Summary: Psychostimulants increase dopamine levels, enhancing task-relevant cortical signals by acting on the striatum and the difference in dopamine synthesis capacity in the striatum explains the variability in the drugs’ cognitive effects.
Source: Human Brain Project
Psychostimulants are commonly used as treatments of psychiatric disorders or to improve cognition, but the benefits of these drugs are not the same for everyone, as their effects vary greatly both across individuals and within the same patient.
This large variability poses a major problem for treatment strategies in psychiatry, and the reasons behind it are still not clear.
Now, scientists of the Human Brain Project (HBP) have moved closer to understanding them.
One of these medications is methylphenidate, the active ingredient of the drugs Ritalin and Concerta that are used to treat attention deficit hyperactivity disorder (ADHD), but are also widely used by healthy people for its cognition-improving effects. Methylphenidate acts in part by increasing levels of dopamine, a neurotransmitter involved in the brain’s reward system.
A new study by a team of researchers from Radboud University Medical Center (Netherlands) and Donders Institute for Brain, Cognition and Behavior (Netherlands) unravels the mechanisms by which methylphenidate gates both attention and reward learning.
The researchers tested the hypothesis that the effects of methylphenidate on learning based on reward or punishment depend on the baseline levels of dopamine in a person’s brain.

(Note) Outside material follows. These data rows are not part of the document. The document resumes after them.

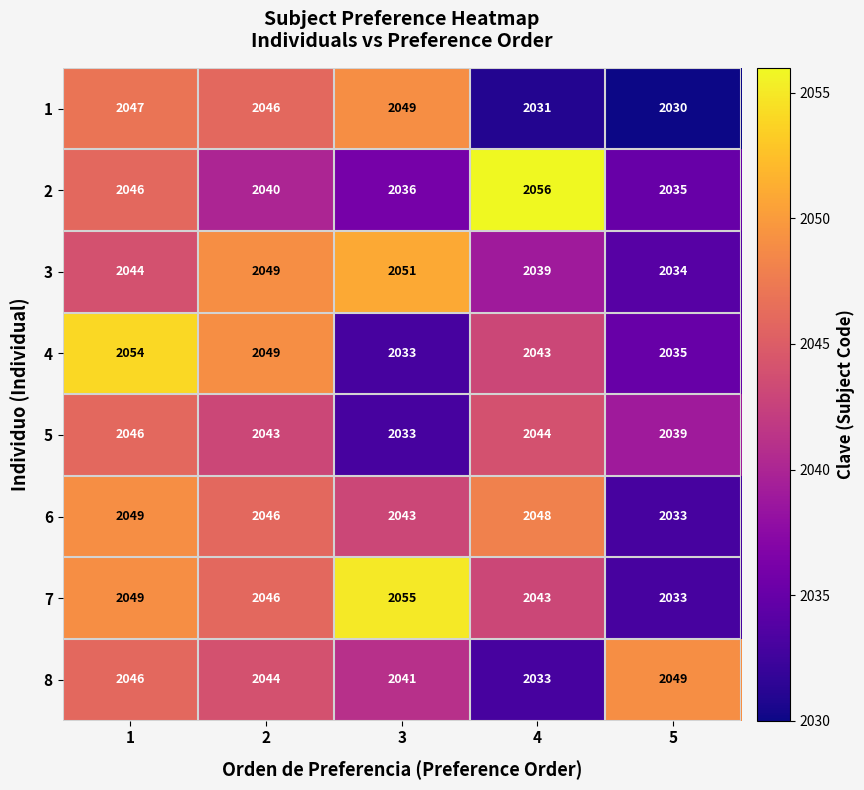

Rank the categories by 8 value from lowest to highest.

4, 3, 2, 1, 5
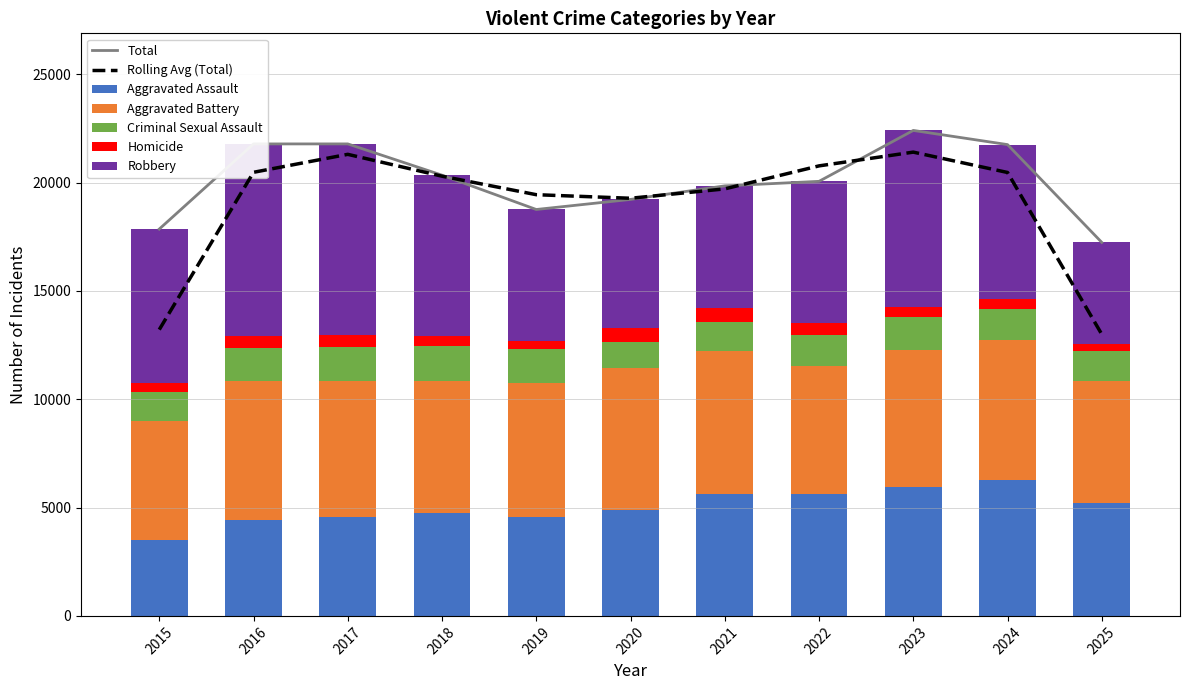

What is the difference between the Total values at 2018 and 2017?

1443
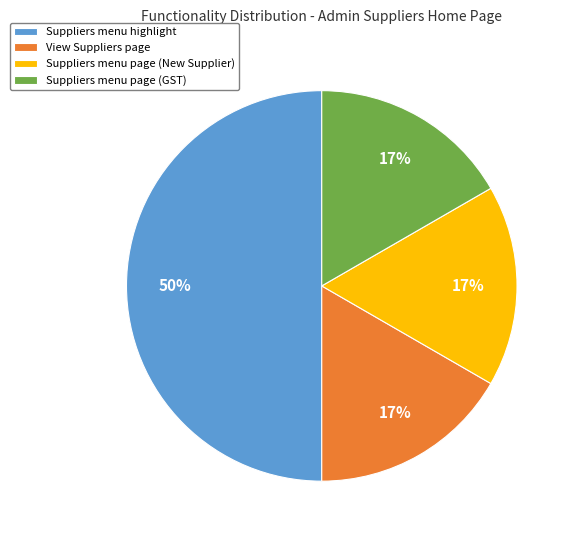

Does Suppliers menu page (New Supplier) account for over 50% of the chart?

No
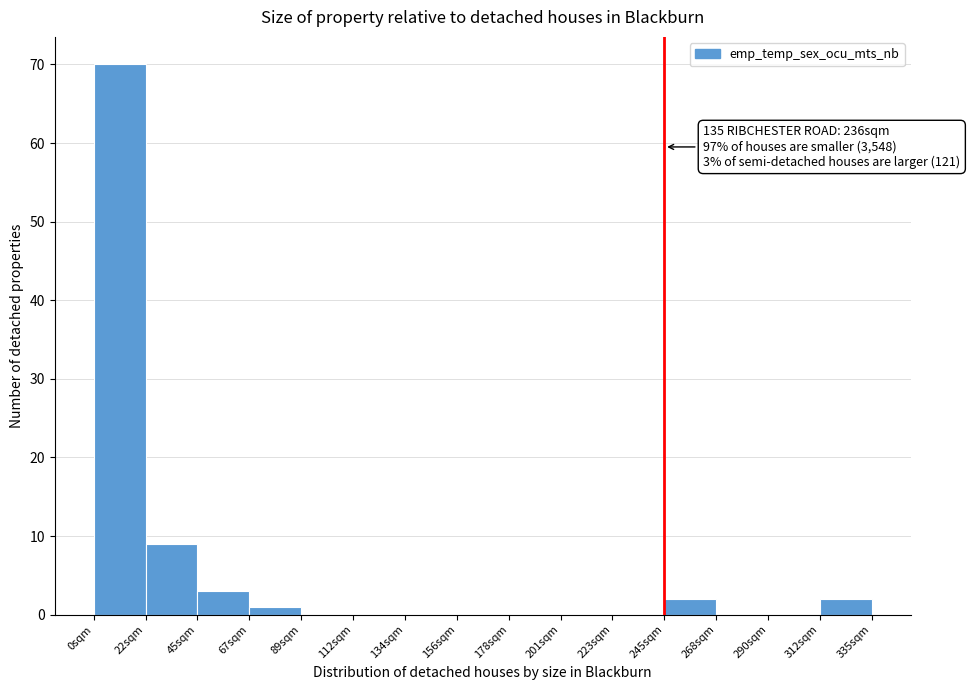

Which range on the x-axis has the tallest bar?

0 to 20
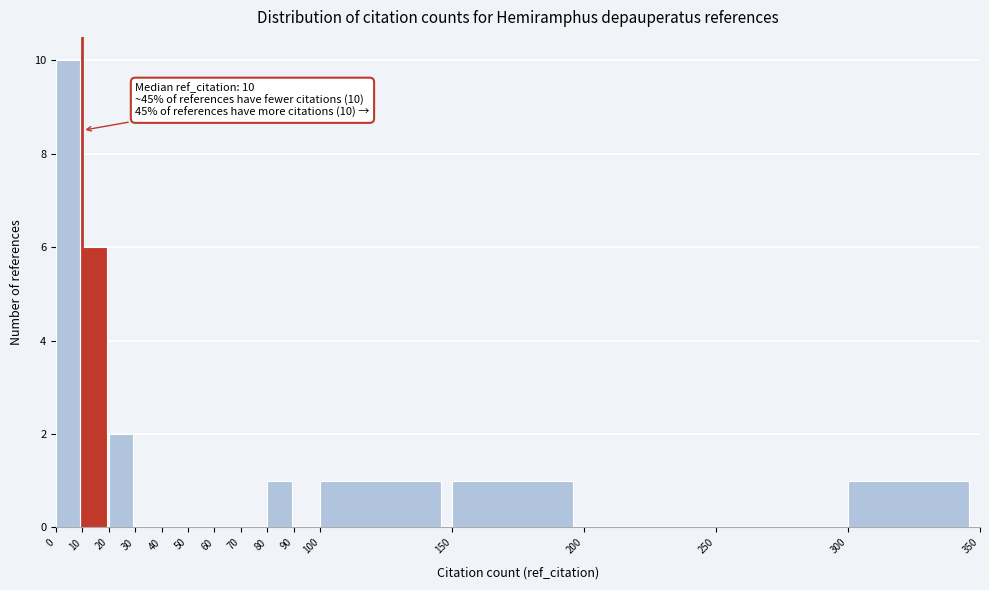

Over which range of the x-axis is the bar tallest?

0 to 10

To test this, one hundred young healthy adults received (in different sessions) methylphenidate, sulpiride (a medication used to treat symptoms of schizophrenia that acts more selectively on dopamine receptors), or a placebo, and were later scanned with functional magnetic resonance imaging (fMRI) during a reward/punishment reversal learning task. In this task, participants learned to predict whether a picture (of a face or a landscape) that is selected by the computer is followed by reward or punishment.
A new study by a team of researchers from Radboud University Medical Center (Netherlands) and Donders Institute for Brain, Cognition and Behavior (Netherlands) unravels the mechanisms by which methylphenidate gates both attention and reward learning. Image is in the public domain
A reward outcome consisted of a green smiley and a + €100 sign. A punishment consisted of a red sad smiley and a -€100 sign. Whether the face or the landscape was associated with reward or punishment changed frequently in the task, so to perform well people had to continue to pay attention and flexibly update their behaviour based on prediction errors.
The researchers observed that the degree to which both methylphenidate and sulpiride improved reward compared with punishment learning depends on baseline dopamine synthesis capacity.
Moreover, these effects on learning were accompanied by increased activity in the striatum, a dopamine-rich region deep inside the brain, and also by increased specificity of the activity in regions of the cortex near the back of the brain that are specialised for processing faces and landscapes.
Their findings provide strong support for two hypotheses related to methylphenidate: First, that dopamine enhances task-relevant cortical signals by acting on the striatum. Second, that differences between individuals in dopamine synthesis capacity in the striatum explain the variability in the drug’s cognitive effects.
Striatal dopamine dissociates methylphenidate effects on value-based versus surprise-based reversal learning
Psychostimulants such as methylphenidate are widely used for their cognitive enhancing effects, but there is large variability in the direction and extent of these effects.
We tested the hypothesis that methylphenidate enhances or impairs reward/punishment-based reversal learning depending on baseline striatal dopamine levels and corticostriatal gating of reward/punishment-related representations in stimulus-specific sensory cortex.
Young healthy adults (N = 100) were scanned with functional magnetic resonance imaging during a reward/punishment reversal learning task, after intake of methylphenidate or the selective D2/3-receptor antagonist sulpiride.
Striatal dopamine synthesis capacity was indexed with [18F]DOPA positron emission tomography. Methylphenidate improved and sulpiride decreased overall accuracy and response speed.
Both drugs boosted reward versus punishment learning signals to a greater degree in participants with higher dopamine synthesis capacity. By contrast, striatal and stimulus-specific sensory surprise signals were boosted in participants with lower dopamine synthesis.
These results unravel the mechanisms by which methylphenidate gates both attention and reward learning.